* _PROBLEM TO SOLVE_:
Which lines run from the one containing "right front paw: (736, 1093)" to the end of the entries below? Reproduce them exactly, both ends included.

[RECORDS TO USE Boundary: Start]

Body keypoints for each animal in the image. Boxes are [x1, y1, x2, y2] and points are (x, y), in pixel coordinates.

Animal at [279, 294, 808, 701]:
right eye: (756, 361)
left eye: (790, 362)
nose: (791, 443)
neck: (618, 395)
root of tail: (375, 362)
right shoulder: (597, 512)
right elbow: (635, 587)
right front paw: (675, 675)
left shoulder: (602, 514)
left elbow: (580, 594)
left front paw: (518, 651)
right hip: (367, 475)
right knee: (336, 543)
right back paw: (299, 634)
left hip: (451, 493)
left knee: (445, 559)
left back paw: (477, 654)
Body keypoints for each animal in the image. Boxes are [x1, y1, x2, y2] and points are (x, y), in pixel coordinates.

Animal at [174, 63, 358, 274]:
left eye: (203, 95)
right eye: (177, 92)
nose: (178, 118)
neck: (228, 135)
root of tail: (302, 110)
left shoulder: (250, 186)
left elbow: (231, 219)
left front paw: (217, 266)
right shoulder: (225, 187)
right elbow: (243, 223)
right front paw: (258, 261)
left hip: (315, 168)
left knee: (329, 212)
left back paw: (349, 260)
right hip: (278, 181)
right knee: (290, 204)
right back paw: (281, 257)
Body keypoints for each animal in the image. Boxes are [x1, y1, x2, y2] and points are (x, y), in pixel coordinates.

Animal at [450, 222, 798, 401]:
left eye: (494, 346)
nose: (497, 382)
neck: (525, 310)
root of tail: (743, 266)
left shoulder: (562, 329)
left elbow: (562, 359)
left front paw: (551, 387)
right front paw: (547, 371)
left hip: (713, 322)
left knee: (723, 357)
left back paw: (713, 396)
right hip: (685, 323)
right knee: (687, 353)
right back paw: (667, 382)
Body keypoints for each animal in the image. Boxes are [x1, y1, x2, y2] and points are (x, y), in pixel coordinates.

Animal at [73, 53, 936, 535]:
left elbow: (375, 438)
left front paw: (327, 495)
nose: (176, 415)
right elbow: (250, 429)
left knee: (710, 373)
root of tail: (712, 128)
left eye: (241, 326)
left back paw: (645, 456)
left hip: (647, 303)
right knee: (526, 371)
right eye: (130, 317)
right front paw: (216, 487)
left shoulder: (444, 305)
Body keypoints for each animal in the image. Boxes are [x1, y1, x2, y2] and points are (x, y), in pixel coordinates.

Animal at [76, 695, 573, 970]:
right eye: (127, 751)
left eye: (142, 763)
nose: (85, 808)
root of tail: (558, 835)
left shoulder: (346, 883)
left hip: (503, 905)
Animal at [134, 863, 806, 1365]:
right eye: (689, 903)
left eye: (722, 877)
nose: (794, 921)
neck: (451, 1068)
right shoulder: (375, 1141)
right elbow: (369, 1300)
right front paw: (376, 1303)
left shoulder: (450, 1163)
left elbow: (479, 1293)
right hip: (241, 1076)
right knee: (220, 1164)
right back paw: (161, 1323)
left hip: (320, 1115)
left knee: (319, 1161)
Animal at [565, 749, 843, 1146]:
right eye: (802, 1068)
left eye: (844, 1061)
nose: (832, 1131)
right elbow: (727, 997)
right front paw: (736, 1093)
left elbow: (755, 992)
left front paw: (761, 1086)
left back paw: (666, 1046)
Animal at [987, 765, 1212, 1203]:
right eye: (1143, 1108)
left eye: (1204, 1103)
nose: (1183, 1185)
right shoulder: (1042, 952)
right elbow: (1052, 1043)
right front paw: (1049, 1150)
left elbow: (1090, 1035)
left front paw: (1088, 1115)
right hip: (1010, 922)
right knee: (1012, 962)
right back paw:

[RECORDS TO USE Boundary: End]

* _TASK SOLUTION_:
right front paw: (736, 1093)
left elbow: (755, 992)
left front paw: (761, 1086)
left back paw: (666, 1046)
Animal at [987, 765, 1212, 1203]:
right eye: (1143, 1108)
left eye: (1204, 1103)
nose: (1183, 1185)
right shoulder: (1042, 952)
right elbow: (1052, 1043)
right front paw: (1049, 1150)
left elbow: (1090, 1035)
left front paw: (1088, 1115)
right hip: (1010, 922)
right knee: (1012, 962)
right back paw:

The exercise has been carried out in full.